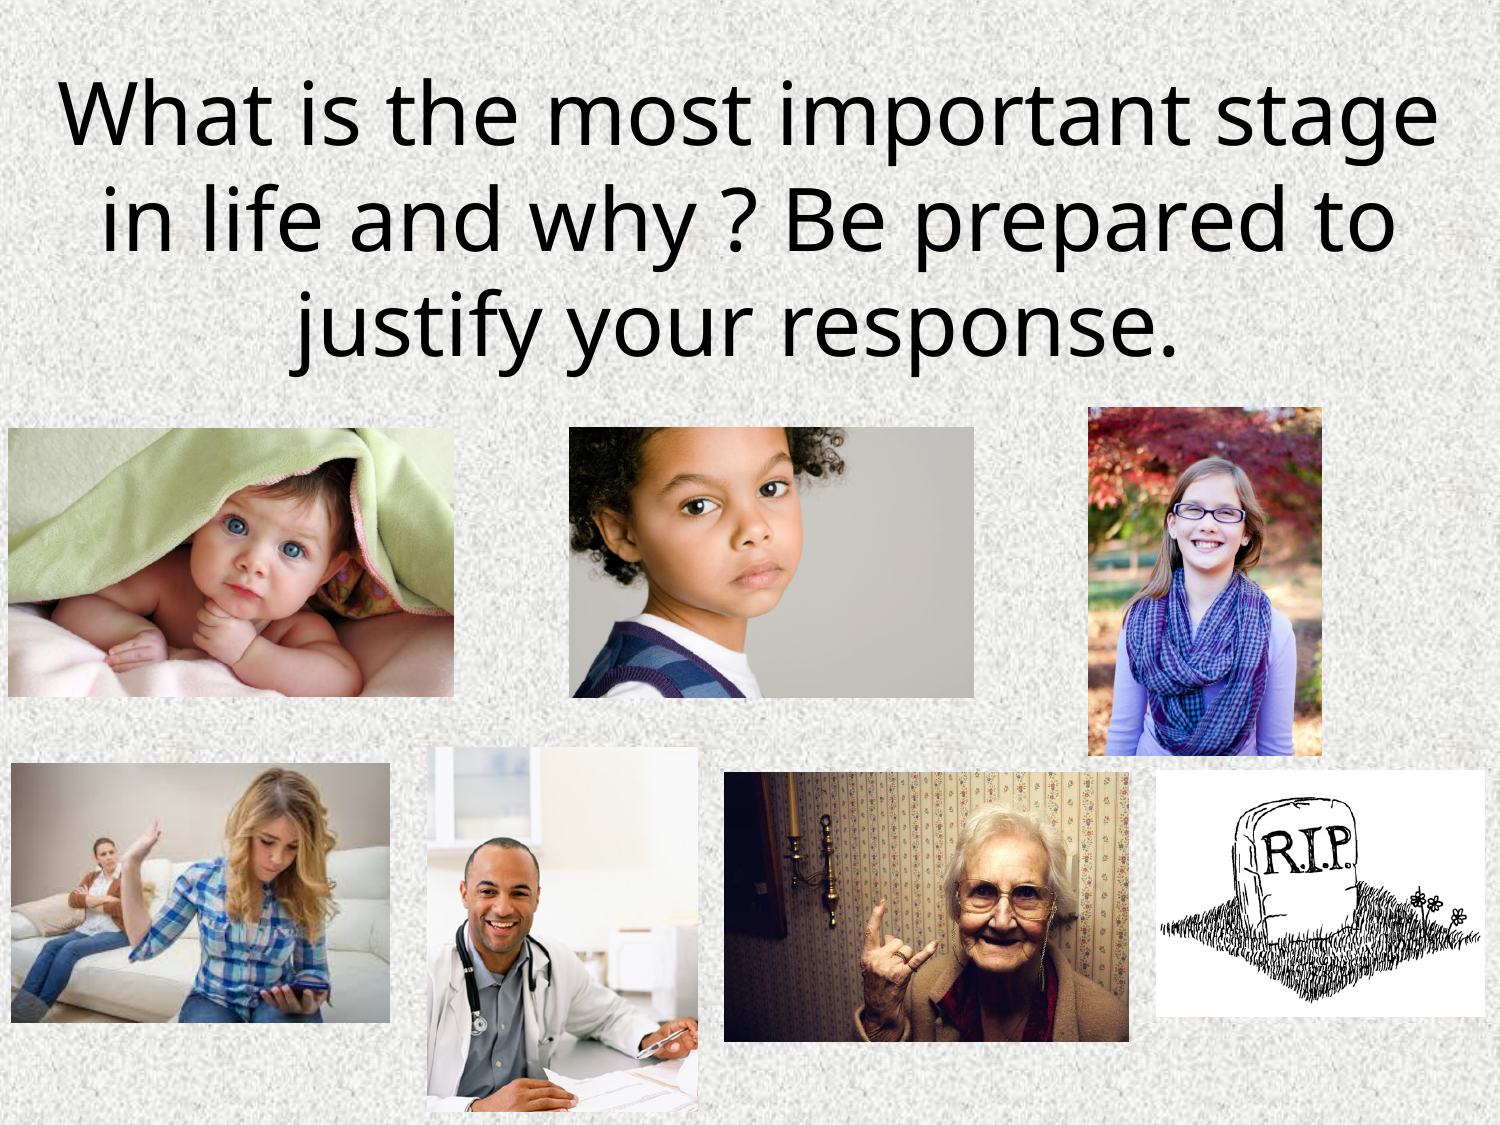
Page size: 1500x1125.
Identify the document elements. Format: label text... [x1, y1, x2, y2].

picture [0, 0, 1500, 1125]
title What is the most important stage in life and why ? Be prepared to justify your response. [44, 16, 1456, 416]
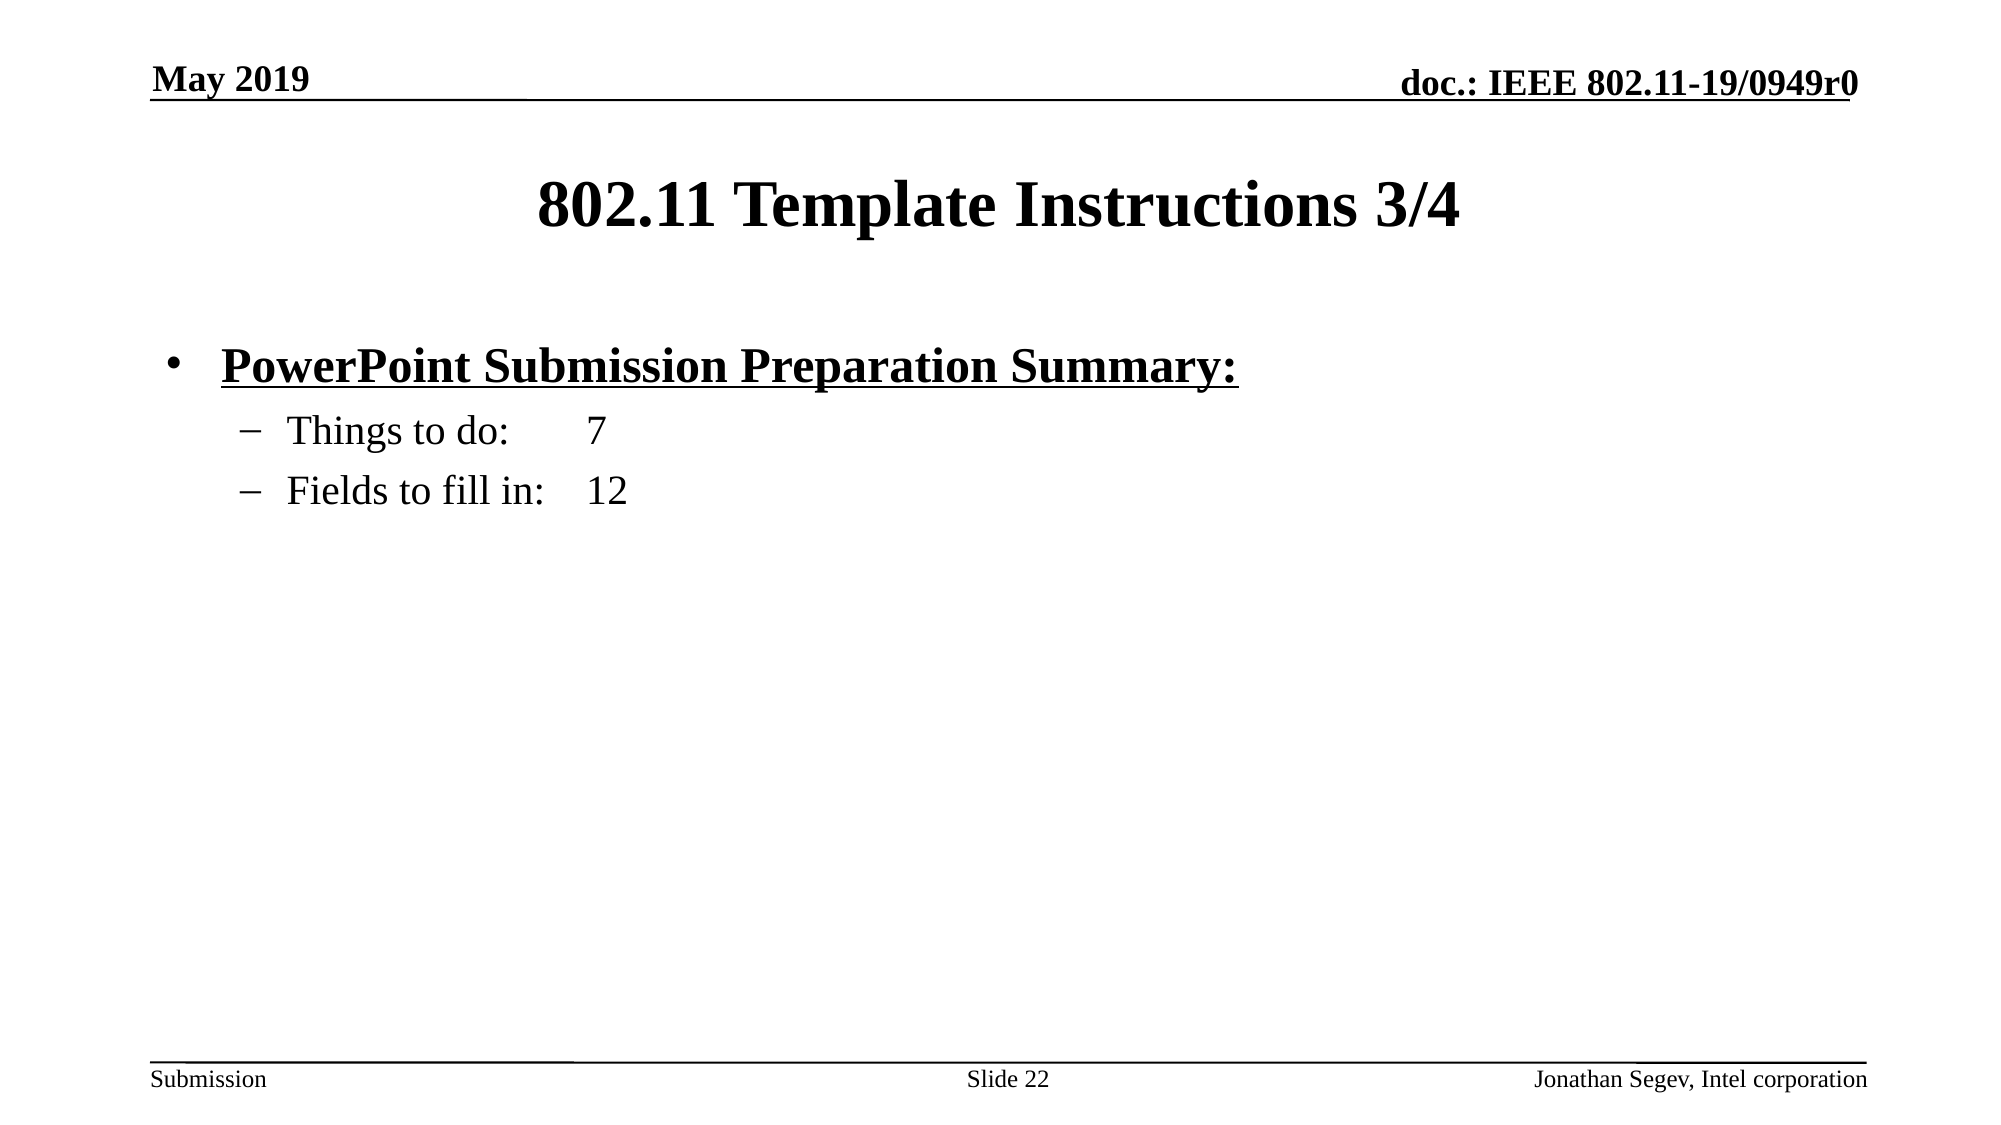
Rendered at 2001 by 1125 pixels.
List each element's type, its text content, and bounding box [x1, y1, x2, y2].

list PowerPoint Submission Preparation Summary: Things to do: 7 Fields to fill in: 12 [149, 324, 1850, 1000]
slide_number Slide 22 [950, 1061, 1067, 1123]
footer Jonathan Segev, Intel corporation [1171, 1061, 1869, 1093]
title 802.11 Template Instructions 3/4 [149, 112, 1850, 288]
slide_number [152, 54, 563, 100]
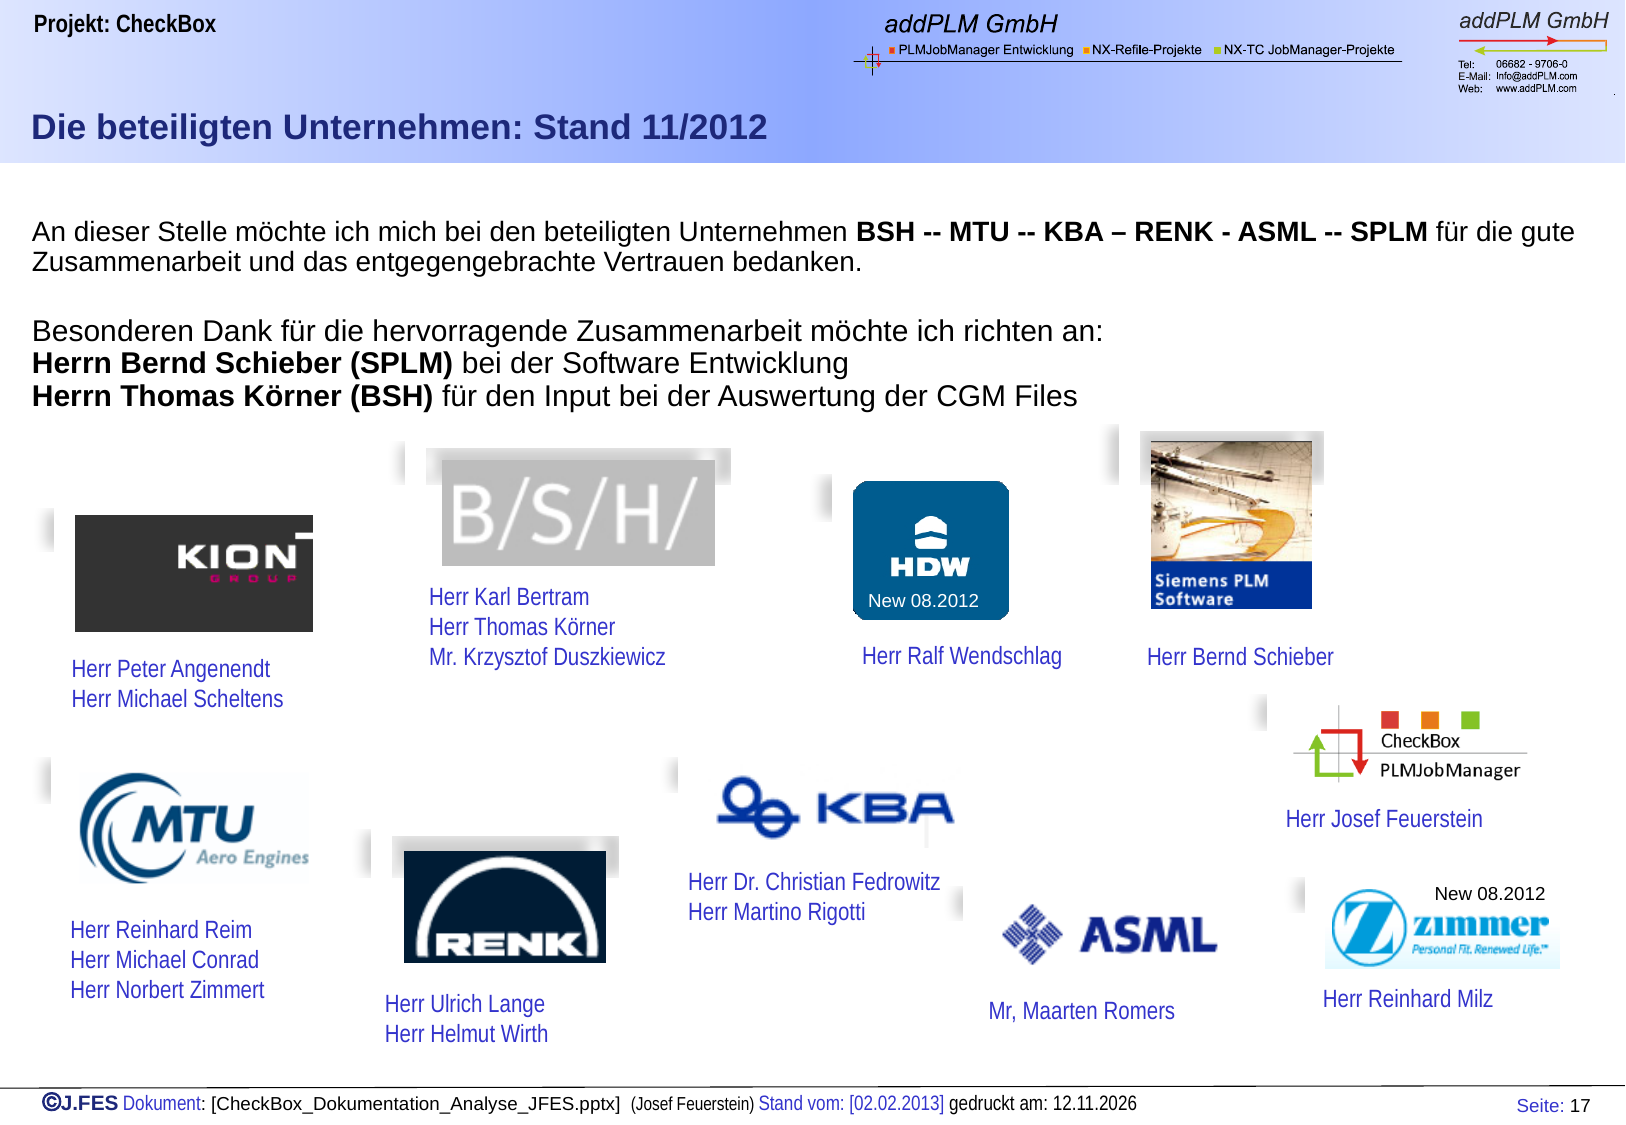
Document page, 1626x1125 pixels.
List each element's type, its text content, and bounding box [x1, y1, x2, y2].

picture [698, 763, 963, 849]
text_box Herr Ralf Wendschlag [847, 632, 1078, 677]
picture [1287, 701, 1532, 789]
picture [983, 892, 1234, 977]
picture [852, 480, 1010, 621]
text_box Herr Reinhard Milz [1308, 975, 1515, 1021]
text_box Herr Reinhard Reim Herr Michael Conrad Herr Norbert Zimmert [55, 906, 281, 1012]
picture [74, 514, 313, 632]
list An dieser Stelle möchte ich mich bei den beteiligten Unternehmen BSH -- MTU -- KBA – RENK - ASML -- SPLM für die gute Zusammenarbeit und das entgegengebrachte Vertrauen bedanken. Besonderen Dank für die hervorragende Zusammenarbeit möchte ich richten an: Herrn Bernd Schieber (SPLM) bei der Software Entwicklung Herrn Thomas Körner (BSH) für den Input bei der Auswertung der CGM Files [17, 170, 1602, 422]
text_box Herr Ulrich Lange Herr Helmut Wirth [370, 980, 579, 1056]
picture [425, 447, 732, 569]
title Die beteiligten Unternehmen: Stand 11/2012 [30, 73, 1600, 148]
text_box Mr, Maarten Romers [973, 997, 1191, 1032]
picture [71, 763, 315, 896]
text_box Herr Karl Bertram Herr Thomas Körner Mr. Krzysztof Duszkiewicz [414, 573, 682, 678]
text_box Herr Bernd Schieber [1132, 633, 1350, 678]
picture [1325, 883, 1560, 970]
text_box Herr Peter Angenendt Herr Michael Scheltens [56, 645, 300, 721]
text_box Herr Dr. Christian Fedrowitz Herr Martino Rigotti [673, 858, 957, 933]
picture [1139, 430, 1324, 624]
picture [391, 835, 619, 976]
text_box New 08.2012 [1419, 874, 1567, 912]
text_box Herr Josef Feuerstein [1271, 794, 1499, 840]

_GOAL OF THE EXERCISE:_
Find and copy each line above holding "pixels".

_WRITTEN REPLY:_
Rendered at 2001 by 1125 pixels.
Document page, 1626x1125 pixels.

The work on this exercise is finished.